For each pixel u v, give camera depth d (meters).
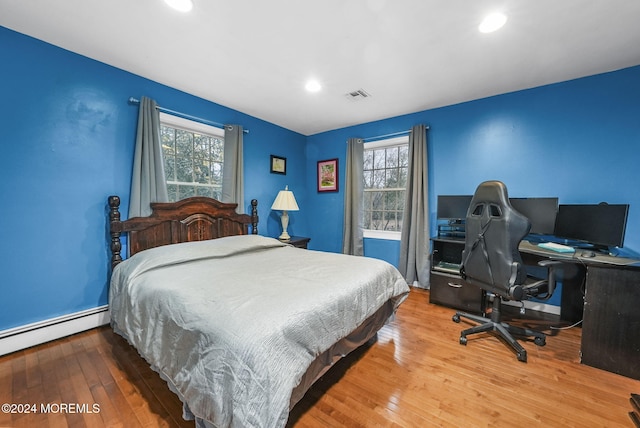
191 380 1.10
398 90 2.66
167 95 2.57
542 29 1.69
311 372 1.30
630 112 2.15
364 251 3.88
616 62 2.08
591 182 2.32
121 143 2.27
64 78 1.97
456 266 2.80
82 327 2.09
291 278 1.66
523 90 2.62
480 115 2.87
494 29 1.70
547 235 2.51
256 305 1.22
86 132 2.08
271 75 2.36
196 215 2.73
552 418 1.28
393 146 3.61
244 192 3.40
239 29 1.72
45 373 1.59
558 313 2.50
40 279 1.91
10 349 1.77
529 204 2.45
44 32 1.77
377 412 1.32
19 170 1.80
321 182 4.30
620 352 1.62
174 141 2.75
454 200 2.88
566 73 2.27
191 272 1.77
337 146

———

An exact copy of the lines from the one with "196 215 2.73" to the final line of the entries is all that the answer should hold.

196 215 2.73
552 418 1.28
393 146 3.61
244 192 3.40
239 29 1.72
45 373 1.59
558 313 2.50
40 279 1.91
10 349 1.77
529 204 2.45
44 32 1.77
377 412 1.32
19 170 1.80
321 182 4.30
620 352 1.62
174 141 2.75
454 200 2.88
566 73 2.27
191 272 1.77
337 146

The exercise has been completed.